The Bureaucracy’s Role in Shaping Work-Family Policies: Japan in Comparative Context
Patricia Boling, Purdue University, USA

This paper analyzes the role of national bureaucracies in drafting and promoting policies to address the needs of working parents in Japan, drawing comparisons to France, Germany and the United States. In addition to considering power resources (partisan politics, unions, advocacy groups), one must attend to political-institutional structures and path dependent policy development if one wants to explain differences in such policies. Bureaucrats play a key role in crafting policy proposals in Japan, their influence augmented by the ability to gather, analyze and control access to relevant data, appoint members to deliberative councils, and the central government’s relatively weak political control over bureaucratic decision making. But the story is nuanced: policies to support working parents typically fall under different ministries (e.g., child care falls under health and welfare, early childhood education under education, parental leave is controlled by labor, and tax supports fall under internal revenue or finance), and the institutional clout and policy repertoires of different ministries vary considerably. The other countries offer illuminating contrasts that can move us toward theorizing about the role played by the bureaucracy in crafting social policies, with France also according bureaucrats enormous respect and relying on them to interact with stakeholders and shepherd proposals through legislative bodies. In Germany and the U.S., bureaucrats must deal with a federal system where many work-family policies are controlled by local governments, and policy initiatives reflect local variation in political power and values and suspicion of national-level policymaking, and there is a cleavage between political appointees and career bureaucrats.
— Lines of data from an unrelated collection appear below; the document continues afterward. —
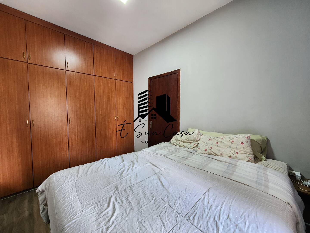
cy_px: 116
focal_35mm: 13
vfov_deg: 89.9
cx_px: 155
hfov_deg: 106.2
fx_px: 116
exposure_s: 1/40
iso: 320
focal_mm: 2.2
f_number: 2.2
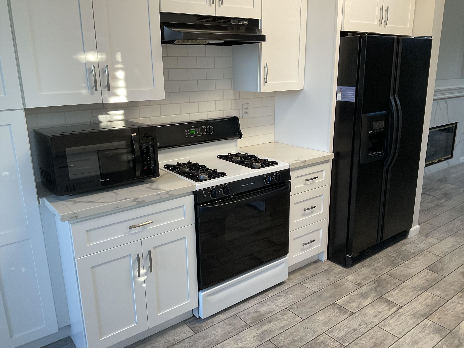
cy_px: 174
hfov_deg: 61.7
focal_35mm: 29
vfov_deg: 48.2
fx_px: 389
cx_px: 232
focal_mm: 3
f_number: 1.8
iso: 40
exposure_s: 1/60
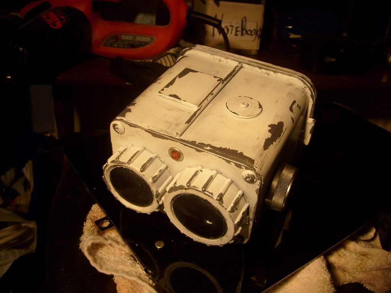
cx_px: 196
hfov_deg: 52.6
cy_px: 146
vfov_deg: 40.7
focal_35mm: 35
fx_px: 395
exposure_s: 1/90
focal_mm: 5.8
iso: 80
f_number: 2.8
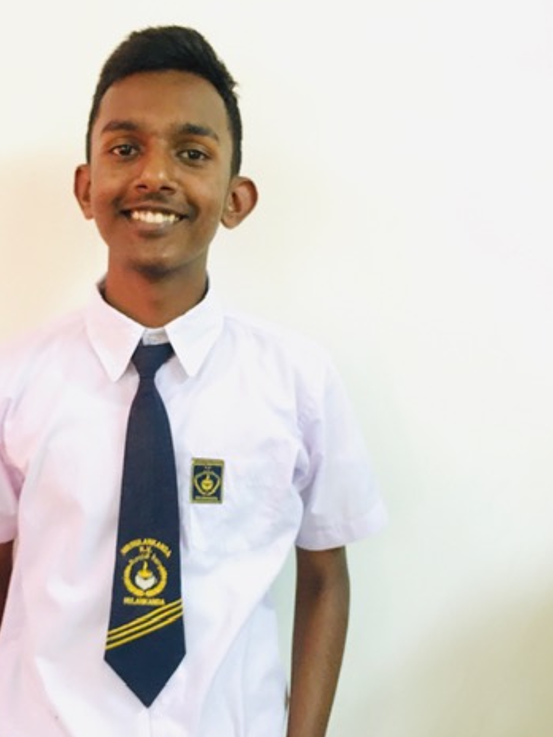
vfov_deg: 46.6
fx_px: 852
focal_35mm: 40
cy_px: 424
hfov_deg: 35.6
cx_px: 189
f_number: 2.2
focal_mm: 4.15
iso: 400
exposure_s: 1/17
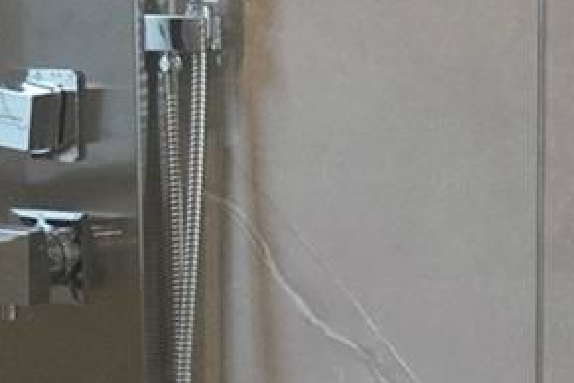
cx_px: 617
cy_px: 537
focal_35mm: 165
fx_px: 2631
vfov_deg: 8.2
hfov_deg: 12.3
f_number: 2.8
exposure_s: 1/250
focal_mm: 20
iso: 800
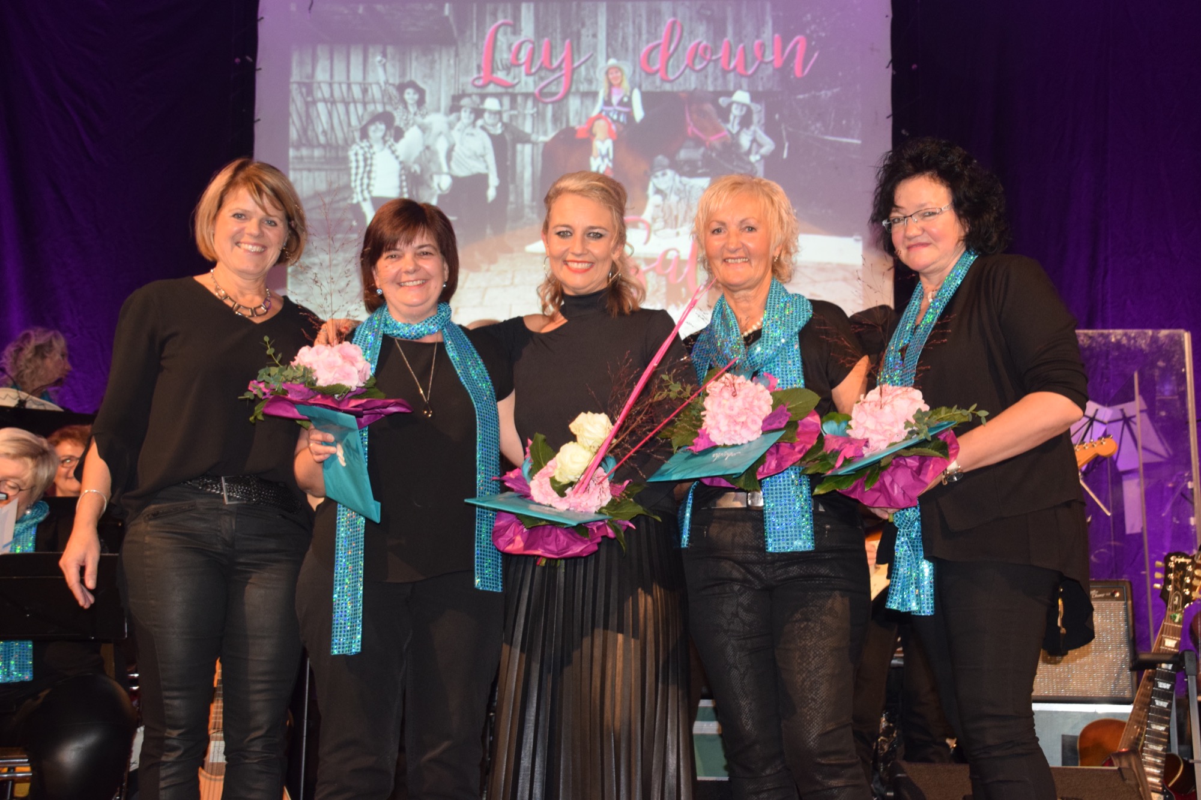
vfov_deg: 28.1
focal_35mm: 48
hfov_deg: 41.1
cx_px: 600
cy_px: 400
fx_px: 1601
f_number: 4.2
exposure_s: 1/60
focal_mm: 32
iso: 1600
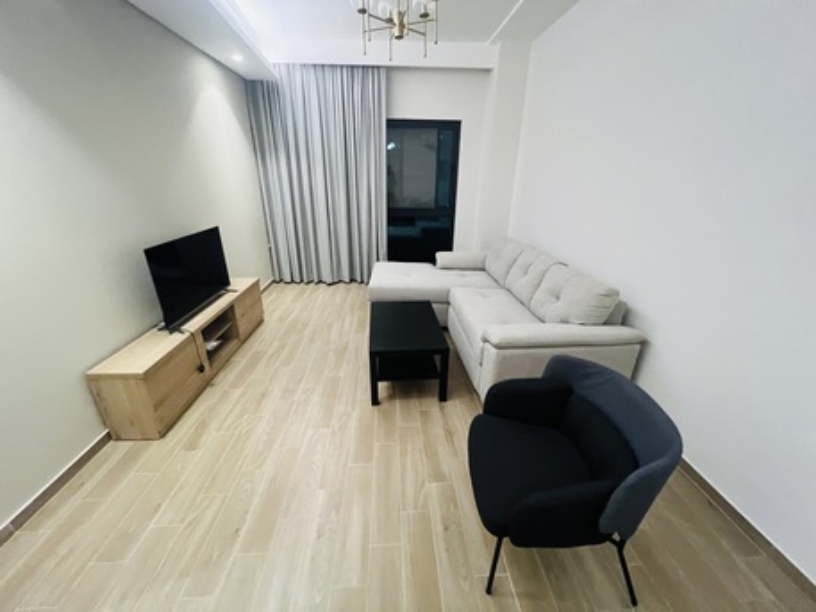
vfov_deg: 89.9
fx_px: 307
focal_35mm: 13
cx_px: 408
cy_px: 306
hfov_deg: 106.2
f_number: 1.8
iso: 640
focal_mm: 1.57
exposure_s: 1/50
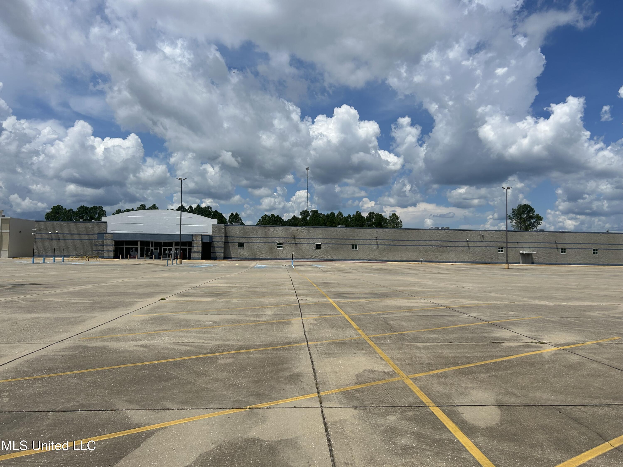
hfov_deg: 67.3
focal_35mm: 26
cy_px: 234
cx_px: 312
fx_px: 468
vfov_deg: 53.1
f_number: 1.5
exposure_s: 1/10309
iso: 50
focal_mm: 5.7
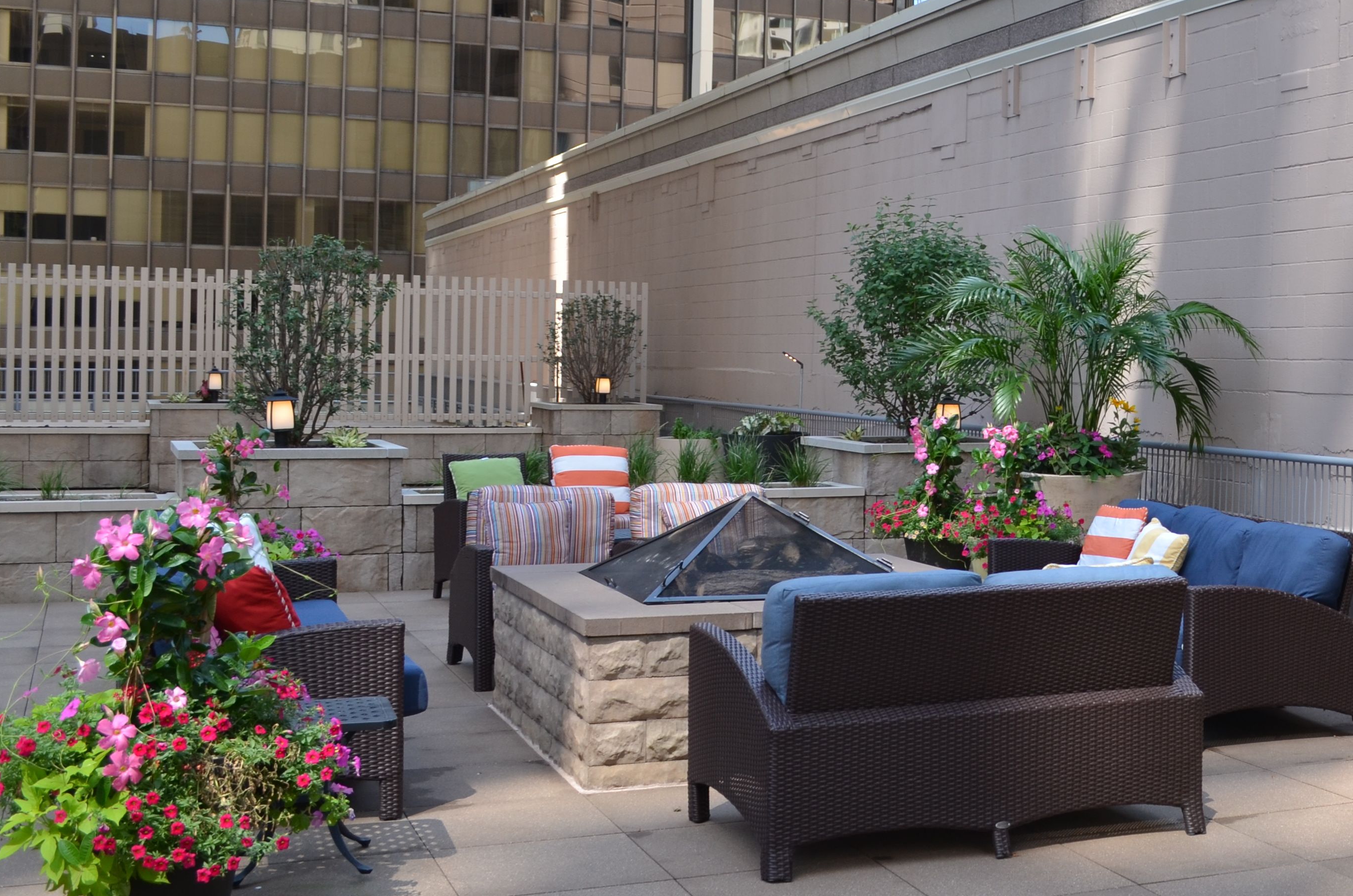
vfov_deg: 27.3
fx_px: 1838
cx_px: 1138
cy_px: 339
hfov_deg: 38.4
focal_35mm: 49
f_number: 5.6
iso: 200
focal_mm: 18
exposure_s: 1/125
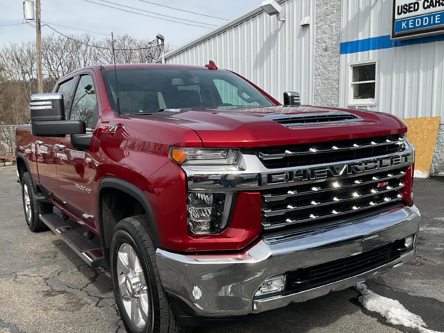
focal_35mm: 34
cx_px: 229
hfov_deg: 54.0
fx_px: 436
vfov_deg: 41.8
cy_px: 174
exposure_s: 1/2141
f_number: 1.8
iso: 16
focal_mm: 3
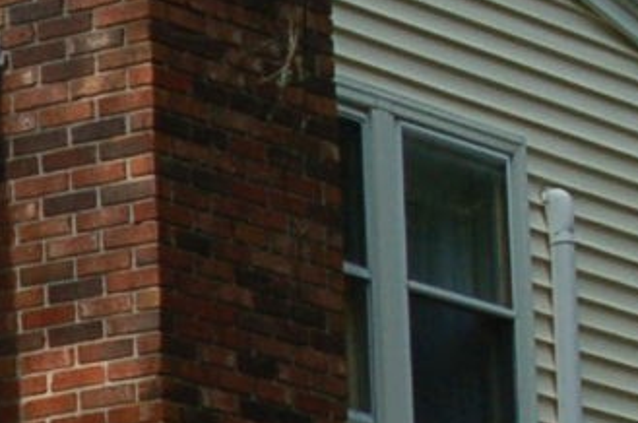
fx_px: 5094
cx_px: -652
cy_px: 555
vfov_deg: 4.7
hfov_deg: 6.9
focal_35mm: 288
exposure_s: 1/320
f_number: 9
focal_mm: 28
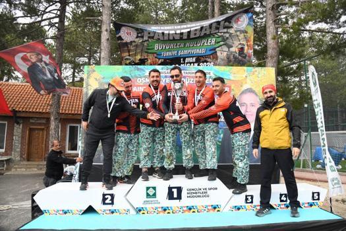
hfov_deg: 73.7
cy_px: 116
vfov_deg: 53.1
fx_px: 231
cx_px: 173
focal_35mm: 24
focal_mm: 24
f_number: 7.1
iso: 1000
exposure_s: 1/500
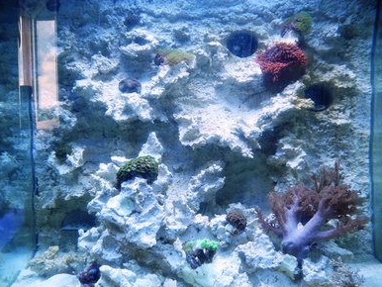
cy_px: 147
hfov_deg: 61.6
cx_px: 186
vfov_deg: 48.3
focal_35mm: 29
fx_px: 320
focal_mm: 6
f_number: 2.8
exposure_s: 1/128
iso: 100
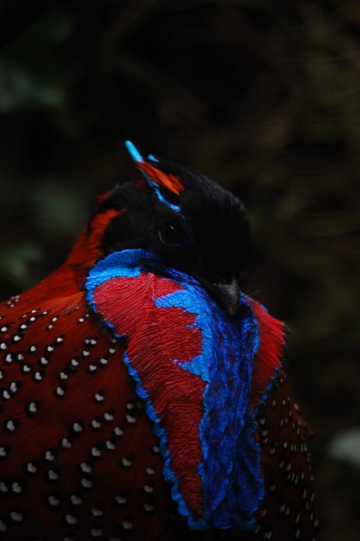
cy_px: 270
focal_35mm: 300
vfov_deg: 6.9
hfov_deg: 4.6
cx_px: 180
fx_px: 4507
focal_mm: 200
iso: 200
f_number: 5.6
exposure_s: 1/50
The Global Politics of Social Change: Political Economy of Care Migration in Japan and South Korea
Ito Peng, University of Toronto, Canada

The demand for care workers in rapidly ageing middle and high-income East Asian countries, such as Japan and South Korea, are creating new political economic dynamics centered on the issue of care migration. Over the last decade, both Japan and South Korea have revised their immigration and labor policies to enable more care workers from designated South East Asian countries to enter and work as temporary care workers. This is a significant shift from previous public and policy perspectives that resisted the opening up of immigration, and marks an important change in approach to dealing with demographic issues in these countries. This paper examines how the changes in demographic patterns, female labor force participation, notion of familial care, and social care policies over the past 20 years in Japan and South Korea have impacted the politics of care and care migration. The paper focuses in particular on reforms around immigration policies related to elderly care workers, and discusses the role of migration in the organization and provision of care in a global world.